_DATASET EXTRACT_
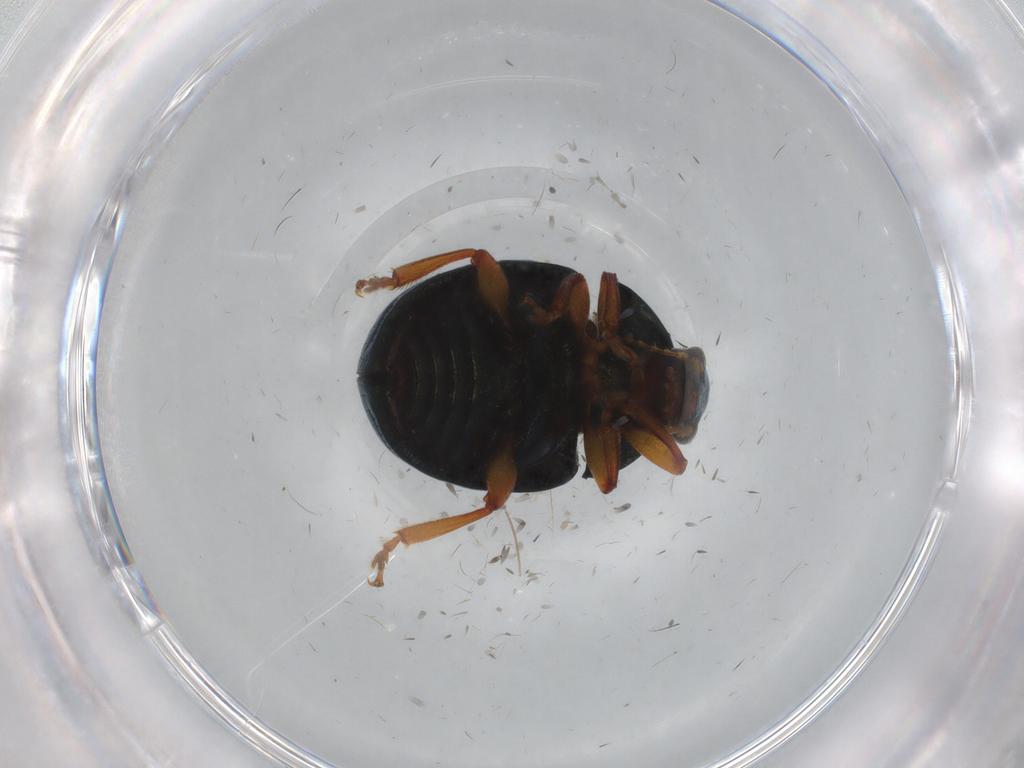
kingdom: Animalia
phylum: Arthropoda
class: Insecta
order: Coleoptera
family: Chrysomelidae
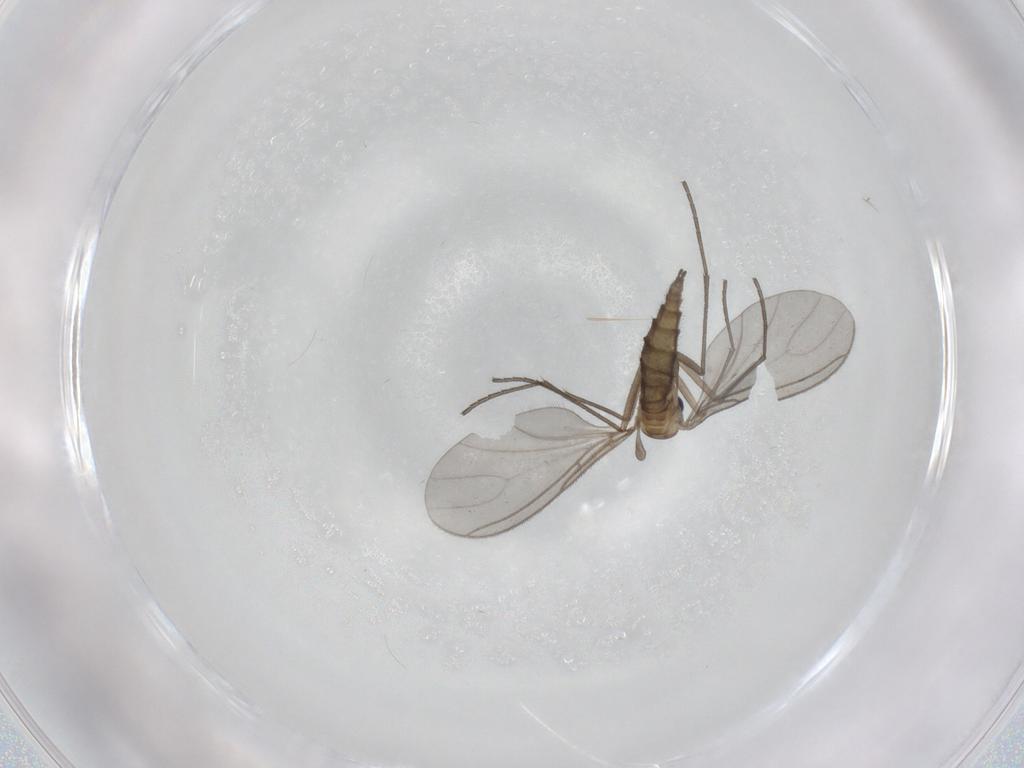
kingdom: Animalia
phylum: Arthropoda
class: Insecta
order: Diptera
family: Sciaridae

_OBJECTIVE_
Could you rename "phylum" to "division" in all the entries above, keep everything else unchanged, and leave out the pictures?

_EXERCISE RESULT_
kingdom: Animalia
division: Arthropoda
class: Insecta
order: Coleoptera
family: Chrysomelidae
kingdom: Animalia
division: Arthropoda
class: Insecta
order: Diptera
family: Sciaridae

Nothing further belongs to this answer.